If surface tension uses perimeter and length to define, how can we use it to predict the surface a water droplet must take in 3D space? Often we say a water droplet takes spherical shape in zero gravity due to surface tension. However, to my knowledge surface tension is related to the length of the boundary over which the surface of the liquid is formed; yet a sphere is a closed surface, hence it has no boundary line.

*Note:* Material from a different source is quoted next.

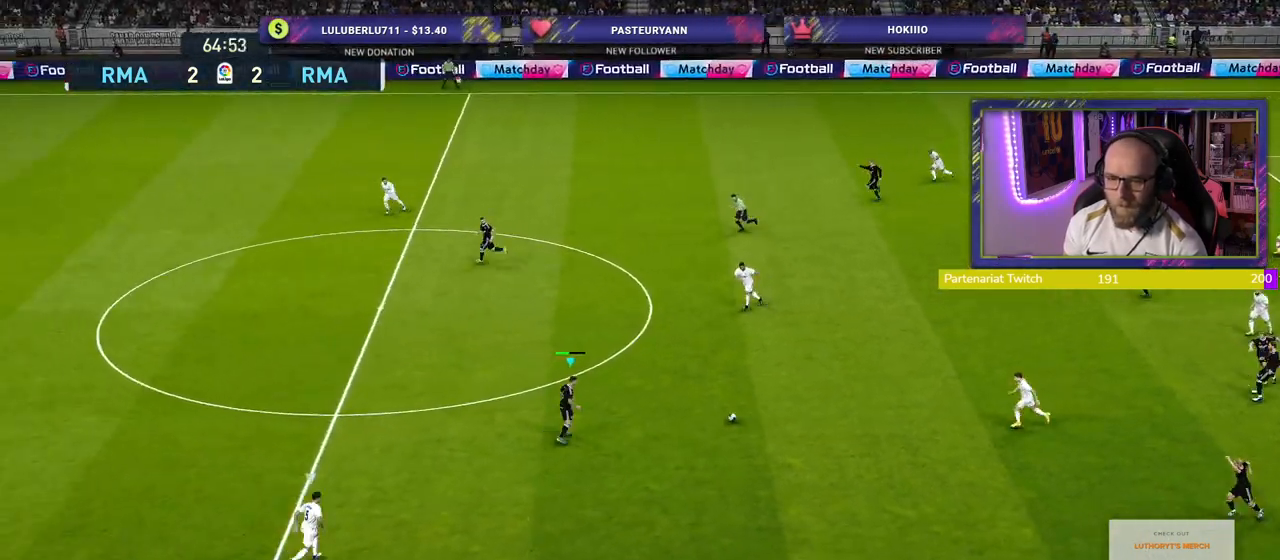
{"buttons": [], "left_stick": "up-left", "right_stick": "center", "events": []}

So how do we apply the concept of surface tension here?
 A: If you cut open a droplet from middle you can see

Here the boundary length is the circumference of the sphere=2πr.
You can cut anywhere, but it is generally cut through middle for symmetry and easy calculations.
A: There is a way of defining surface tension $\Sigma$ as a force per unit length on the boundary of a surface, but that turns out not to be the most useful way of thinking about $\Sigma$.  This is similar to how pressure $P$ can be conceived in mechanics as a force per unit area, but in thermodynamics, we find that it is usually more useful to think of pressure as the quantity that appears in the First Law of Thermodynamics, $dU=dQ-P\,dV$.  This makes it possible to redefine pressure as a partial derivative,
$$P=-\left(\frac{\partial U}{\partial V}\right)_{S}.$$
(The appearance of entropy $S$. here is because we need to specify that this is derivative is taken during an adiabatic process, with no heat transfer $dQ=T\,dS=0$.)
Surface tension plays the same role as $-P$ in a two-dimensional system like a surface.  The differential work associated with a surface tension is $dW=\Sigma\,dA$, where $dA$ is the differential change in surface area.  (The difference in sign between this equation and $dW=-P\,dV$ for a fluid arises from the fact that pressure wants to expand the volume of a fluid, but surface tension wants to shrink the area of a surface.  For a one-dimensional system, like a rope of spring, with a tension ${\cal T}$, stretched by a distance $d\ell$, the differential work is $dW={\cal T}\,d\ell$, which is nothing more than the Work-Energy Theorem.)  So we can think of the $\Sigma$ as the rate at which the energy increases as he increase the surface area adiabatically,
$$\Sigma=\left(\frac{\partial U}{\partial A}\right)_{S}.$$
With this notion of surface tension, it is easy to see that if you start with a spherical drop of water and start to deform it (while keeping the volume constant), the area will necessarily increase by an amount $dA$.  This is associated with an energy cost $\Sigma\,dA$, so the sphere (since it is the most compact configuration, with the smallest surface area to volume) is the lowest-energy, hence equilibrium, state of the drop.